Бровь неверяще встрепенулась вверх, и я поспешил добавить.
— Всё экстерном, вы поймите — просиживать штаны это такое себе
дело, вот и...
— Вы хотите сказать, что усвоили пятилетнюю программу за
полгода?
— За четыре месяца, вашбродие.
Послышался сомневающийся кашель.
— Ну, допустим, но здесь запись, что вы ни черта не окончили —
вас выгнали за драку, — он поднёс к глазам листок, отложил и взял
следующий. — Здесь за махинации со студенческими билетами, что за
история?
— Да так... — мне не хотелось ему рассказывать, что я подделывал
пропуска и документы, толкая их левым людям. В основном это были
трахари молодых барышень из многоэтажного общежития, ничего
серьёзного — просто карманные деньги для бедного студента.
— А вот здесь вы оскорбили профессора, уважаемого, между прочим,
человека и причём неоднократно.
— Ну, там он был не прав, — я не собирался отнекиваться и совсем
не стыдился содеянного. — Сначала попытался втюхать нам
неактуальную информацию, а потом задел мою честь. А я не тряпка
половая, чтобы давать об себя ноги вытирать.

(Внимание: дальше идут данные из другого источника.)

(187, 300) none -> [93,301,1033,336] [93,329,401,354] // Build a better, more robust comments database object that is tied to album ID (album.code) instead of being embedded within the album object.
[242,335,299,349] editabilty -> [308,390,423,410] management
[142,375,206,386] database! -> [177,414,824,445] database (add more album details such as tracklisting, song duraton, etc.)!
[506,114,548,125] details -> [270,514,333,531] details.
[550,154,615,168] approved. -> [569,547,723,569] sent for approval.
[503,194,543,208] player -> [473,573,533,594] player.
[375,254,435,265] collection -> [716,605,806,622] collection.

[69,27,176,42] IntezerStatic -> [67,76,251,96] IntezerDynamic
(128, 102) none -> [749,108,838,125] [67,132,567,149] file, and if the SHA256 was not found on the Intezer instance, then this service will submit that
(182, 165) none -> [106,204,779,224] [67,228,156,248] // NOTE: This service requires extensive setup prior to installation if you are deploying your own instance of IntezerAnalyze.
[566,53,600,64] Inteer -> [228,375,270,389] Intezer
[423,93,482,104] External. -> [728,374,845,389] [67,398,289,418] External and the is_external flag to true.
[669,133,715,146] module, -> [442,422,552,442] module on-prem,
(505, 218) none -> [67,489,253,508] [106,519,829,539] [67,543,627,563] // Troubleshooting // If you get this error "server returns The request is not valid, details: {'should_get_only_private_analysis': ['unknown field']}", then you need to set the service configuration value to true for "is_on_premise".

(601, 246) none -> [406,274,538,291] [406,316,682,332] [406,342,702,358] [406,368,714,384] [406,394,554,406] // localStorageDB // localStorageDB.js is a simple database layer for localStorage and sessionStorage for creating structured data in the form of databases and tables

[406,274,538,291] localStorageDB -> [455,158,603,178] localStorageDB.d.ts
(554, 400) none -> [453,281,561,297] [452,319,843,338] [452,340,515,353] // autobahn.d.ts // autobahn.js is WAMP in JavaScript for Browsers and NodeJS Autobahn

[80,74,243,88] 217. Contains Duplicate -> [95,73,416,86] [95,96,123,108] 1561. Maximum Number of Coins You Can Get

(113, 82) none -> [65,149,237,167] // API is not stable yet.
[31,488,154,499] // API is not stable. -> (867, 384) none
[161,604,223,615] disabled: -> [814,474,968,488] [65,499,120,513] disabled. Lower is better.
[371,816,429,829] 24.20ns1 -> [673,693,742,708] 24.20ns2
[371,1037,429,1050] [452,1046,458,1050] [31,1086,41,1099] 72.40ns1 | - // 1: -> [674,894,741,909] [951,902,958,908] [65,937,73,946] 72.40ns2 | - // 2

— Вот значит как? — похоже, это конец.
Рекрутер отложил папочку в сторону и скрестил пальцы, поместив
на них подбородок. Я привык к отказам. Да, мой характер не сахар,
но своё дело я знал, плюс понял, что с этим дядькой лучше не юлить
— почувствует обман. Это тот случай, когда честность — хорошее
оружие.
— Какой у вас разряд фехтования?
— Четвёртый, — тут же выпалил я, ухватившись за последнюю
соломинку.
Мужчина оценивающе кинул на меня взгляд и покачал головой, вертя
пальцами ручку туда-сюда. В возрасте двадцати двух лет — это
довольно неплохой результат. С учётом того, что их всего семь,
такого мастерства достигают обычно дворянские сынки. И то
сызмальства тренирующиеся у именитых фехтовальщиков.
Моим учителем была улица, ну и старый матёрый армейский вояка
дядя Паша, сделавший из меня машину для убийств суровыми
тренировками.
— Место в охране устроит?
— Конечно, — расплылся я в улыбке.
— Большего пока не могу предложить — не знаю уровень твоей
компетенции. Посмотрим, как проявишь себя.
— Выложусь на полную, — я чуть было не потянулся отдать честь,
как вспомнил, что вот уже три месяца, как на гражданке и опустил
руку.
— Свободен. Семён! — крикнул он повелительным голосом, дверь тут
же открылась. — Проводи молодого человека в казарму. Это Гордей, —
представил он нас. — Объясни ему тут всё, — раздался звонок и
Аркадий Павлович, отмахиваясь от моих благодарностей, сделал жест
рукой, чтобы катились все прочь — разговор важный.